→ Directions
Copy every row below word for word, leaving out the pictures.

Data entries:
= = = = = = =

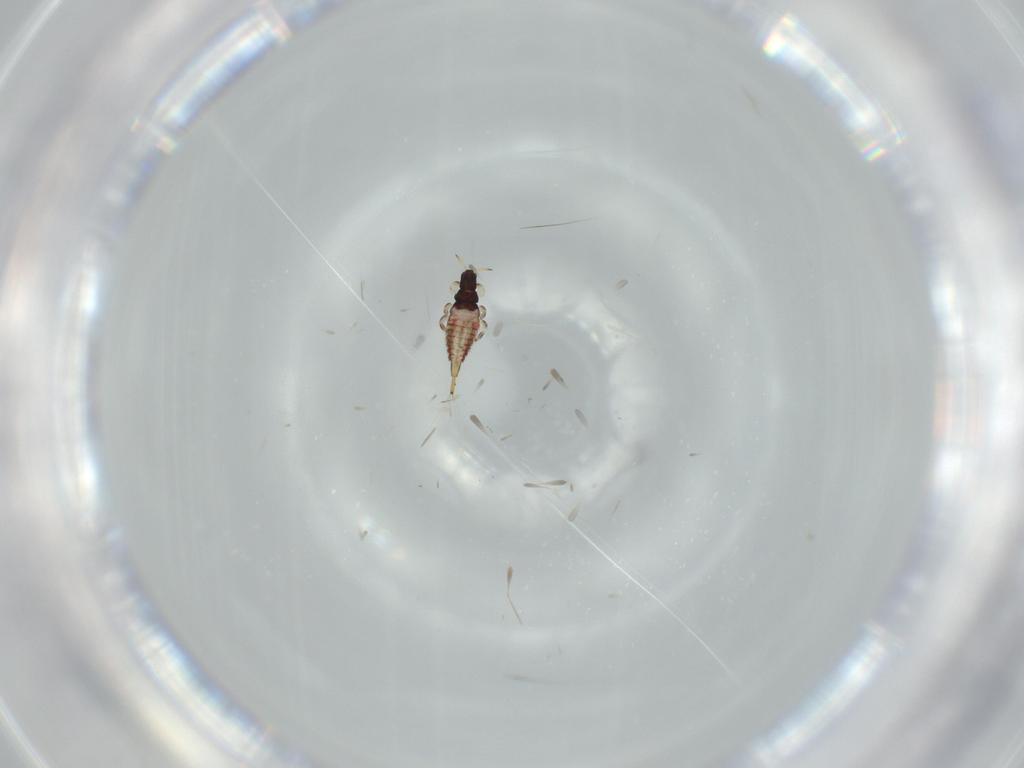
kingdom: Animalia
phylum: Arthropoda
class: Insecta
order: Thysanoptera
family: Phlaeothripidae
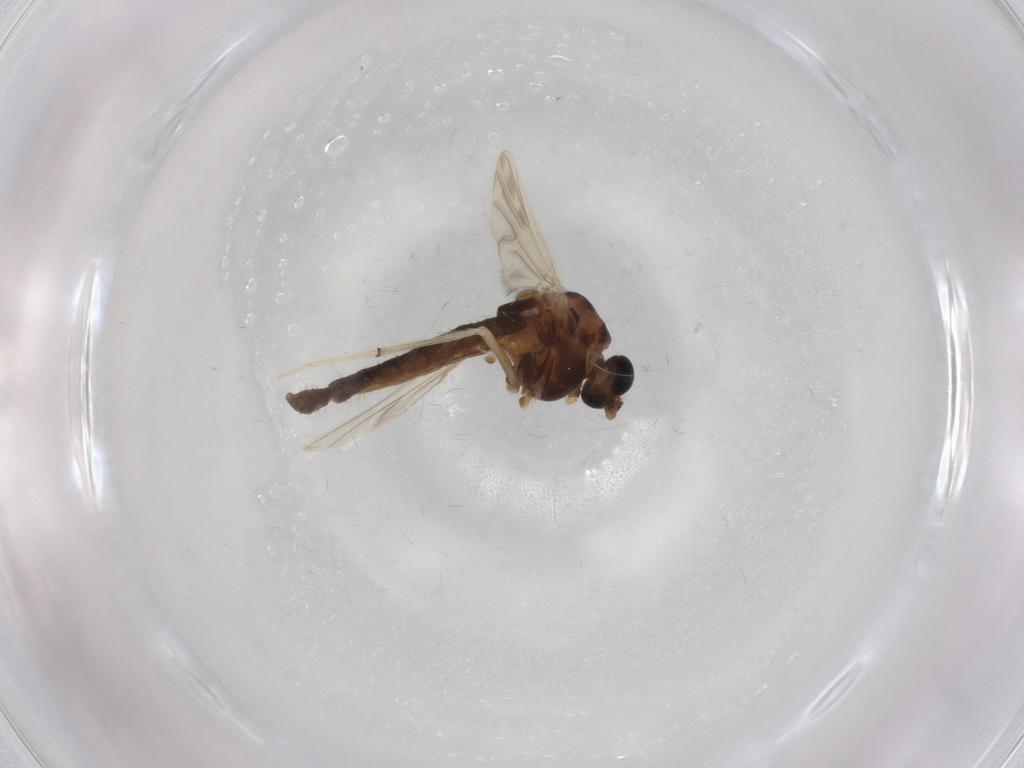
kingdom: Animalia
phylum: Arthropoda
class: Insecta
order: Diptera
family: Chironomidae
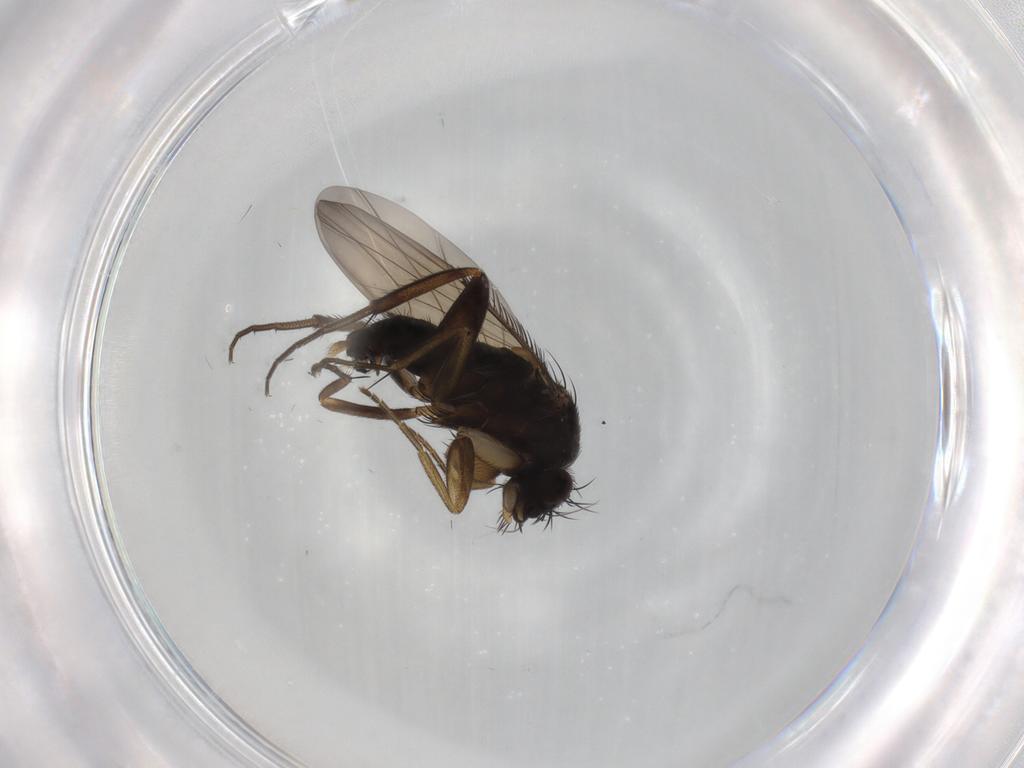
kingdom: Animalia
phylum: Arthropoda
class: Insecta
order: Diptera
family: Phoridae
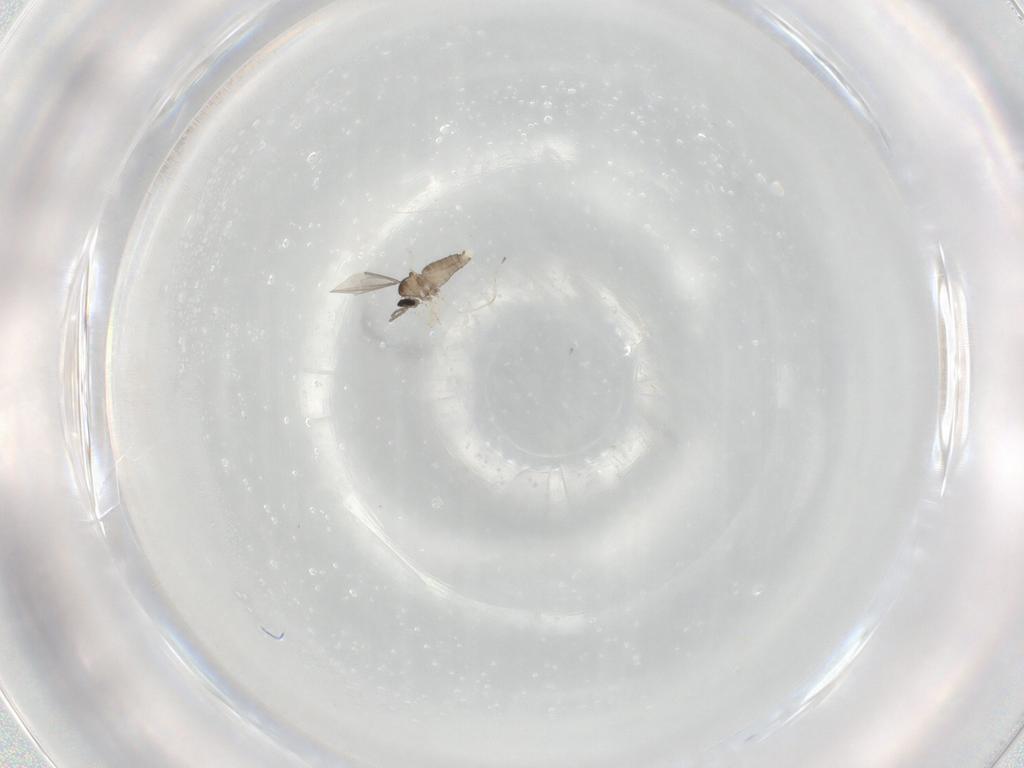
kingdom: Animalia
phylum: Arthropoda
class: Insecta
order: Diptera
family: Cecidomyiidae
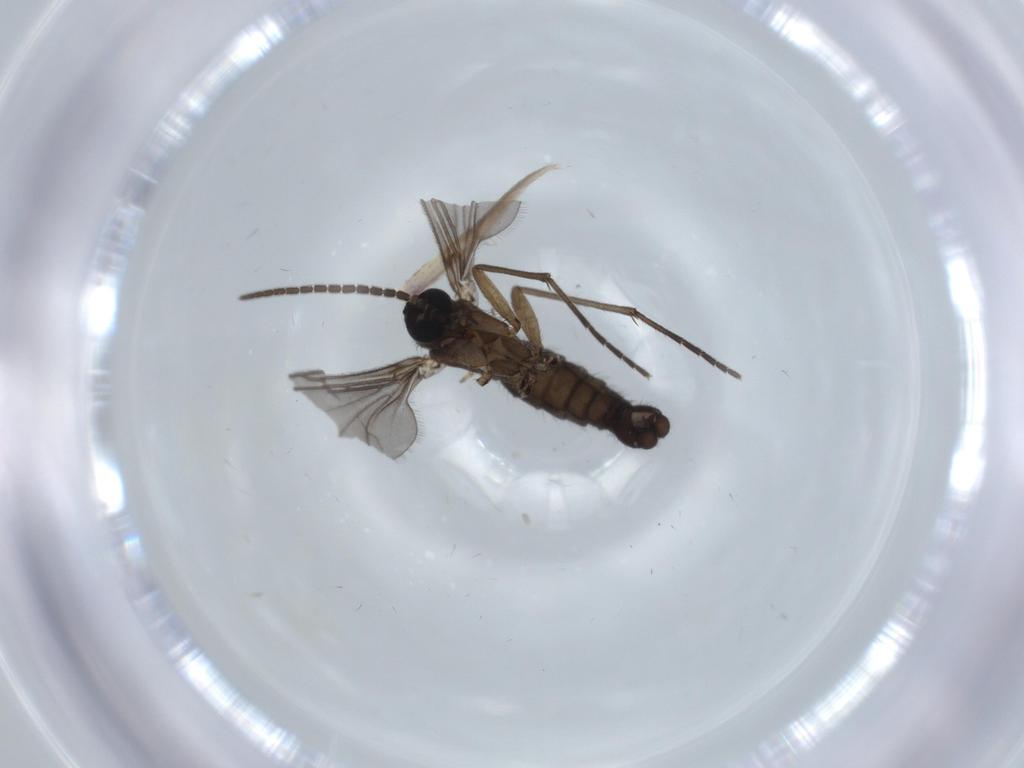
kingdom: Animalia
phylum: Arthropoda
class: Insecta
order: Diptera
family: Sciaridae
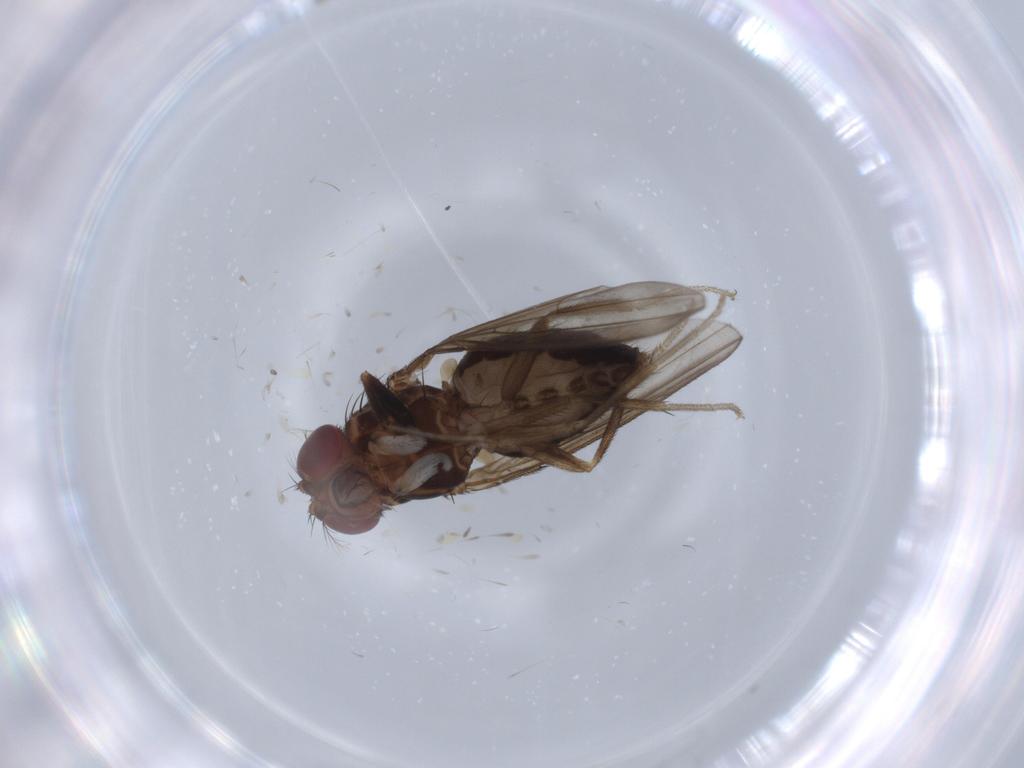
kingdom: Animalia
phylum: Arthropoda
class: Insecta
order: Diptera
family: Drosophilidae
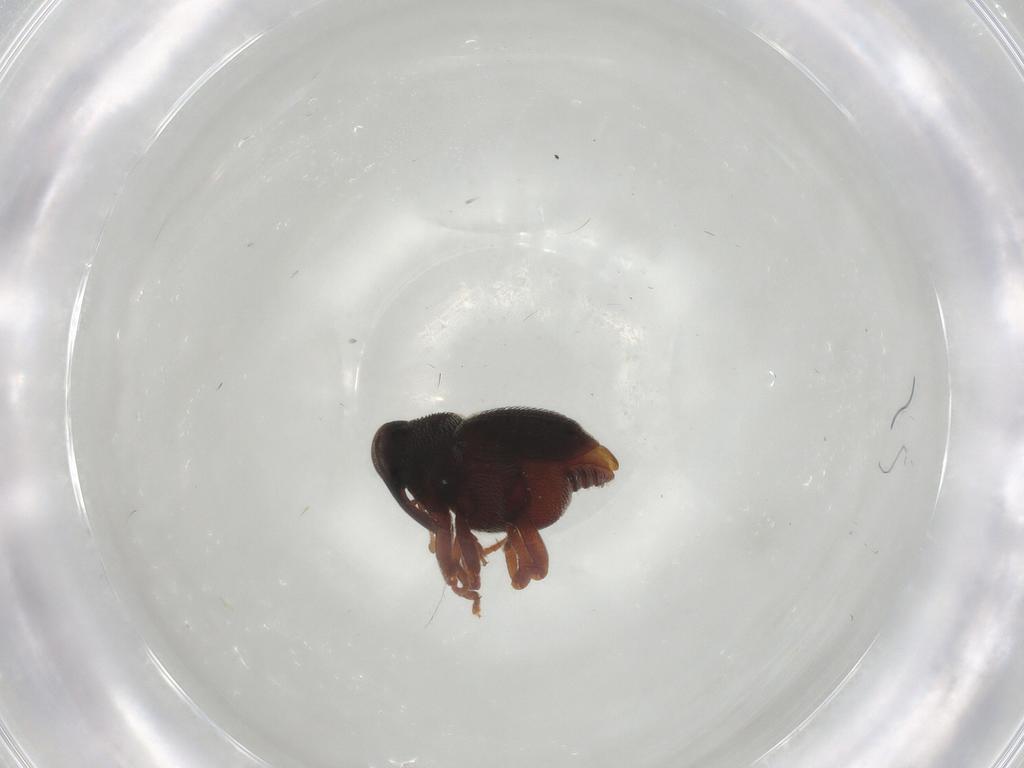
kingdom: Animalia
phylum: Arthropoda
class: Insecta
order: Coleoptera
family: Curculionidae
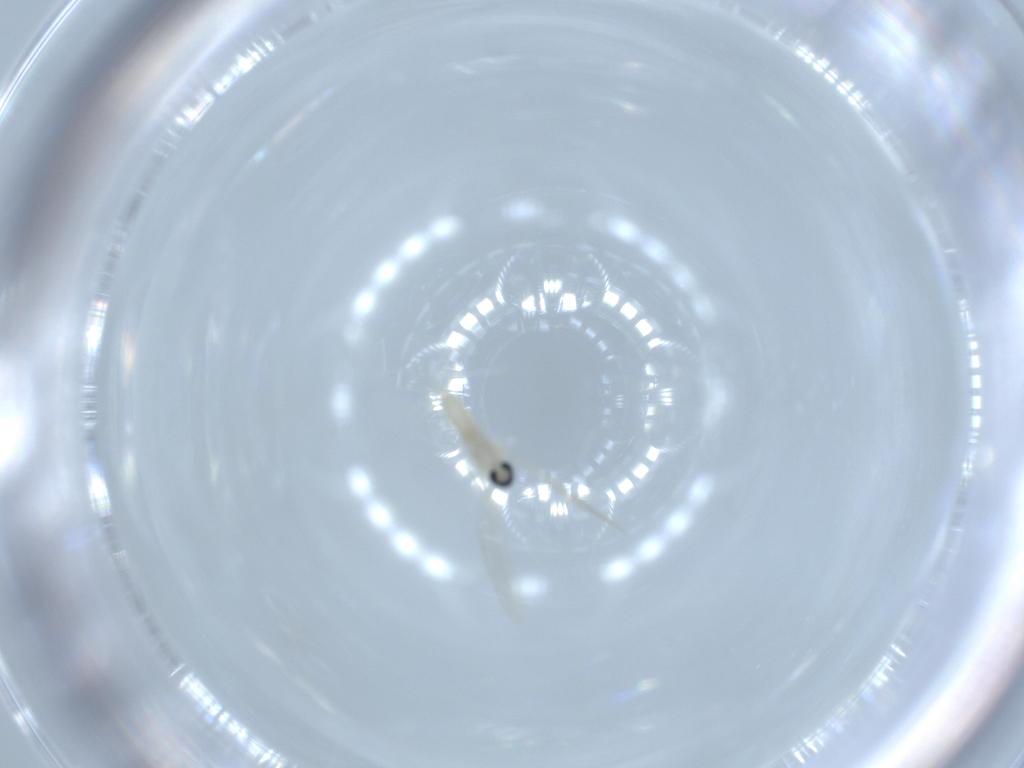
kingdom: Animalia
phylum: Arthropoda
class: Insecta
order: Diptera
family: Cecidomyiidae
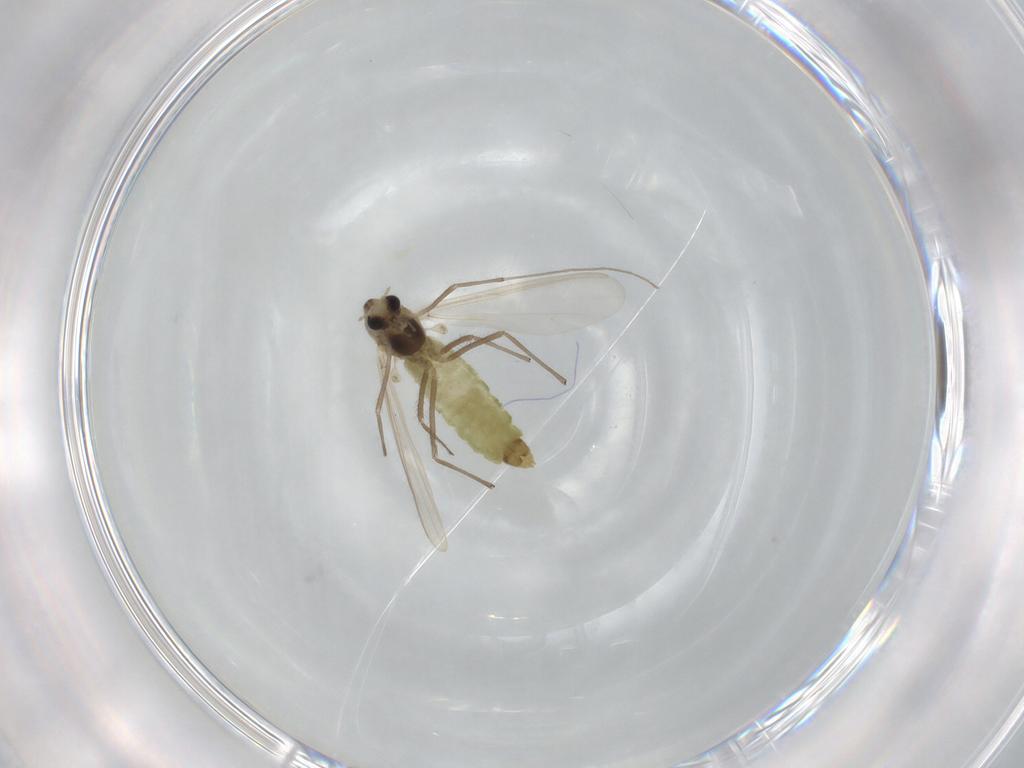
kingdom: Animalia
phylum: Arthropoda
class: Insecta
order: Diptera
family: Chironomidae
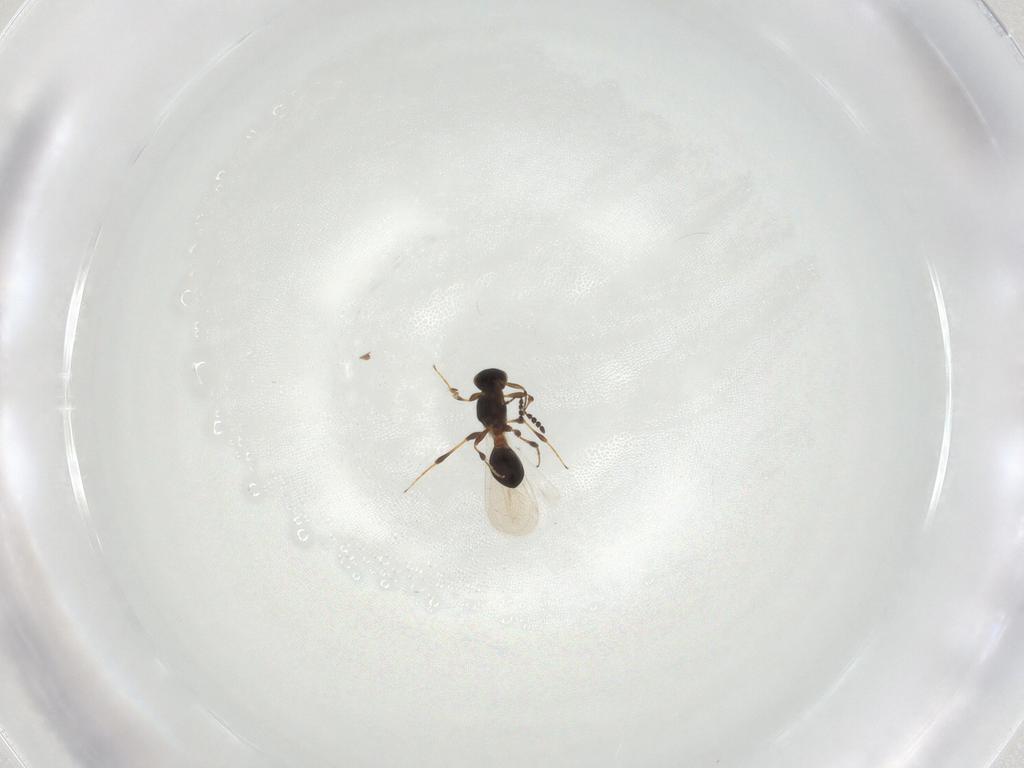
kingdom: Animalia
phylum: Arthropoda
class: Insecta
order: Hymenoptera
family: Platygastridae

= = = = = = =

→ Right answer
kingdom: Animalia
phylum: Arthropoda
class: Insecta
order: Thysanoptera
family: Phlaeothripidae
kingdom: Animalia
phylum: Arthropoda
class: Insecta
order: Diptera
family: Chironomidae
kingdom: Animalia
phylum: Arthropoda
class: Insecta
order: Diptera
family: Phoridae
kingdom: Animalia
phylum: Arthropoda
class: Insecta
order: Diptera
family: Cecidomyiidae
kingdom: Animalia
phylum: Arthropoda
class: Insecta
order: Diptera
family: Sciaridae
kingdom: Animalia
phylum: Arthropoda
class: Insecta
order: Diptera
family: Drosophilidae
kingdom: Animalia
phylum: Arthropoda
class: Insecta
order: Coleoptera
family: Curculionidae
kingdom: Animalia
phylum: Arthropoda
class: Insecta
order: Diptera
family: Cecidomyiidae
kingdom: Animalia
phylum: Arthropoda
class: Insecta
order: Diptera
family: Chironomidae
kingdom: Animalia
phylum: Arthropoda
class: Insecta
order: Hymenoptera
family: Platygastridae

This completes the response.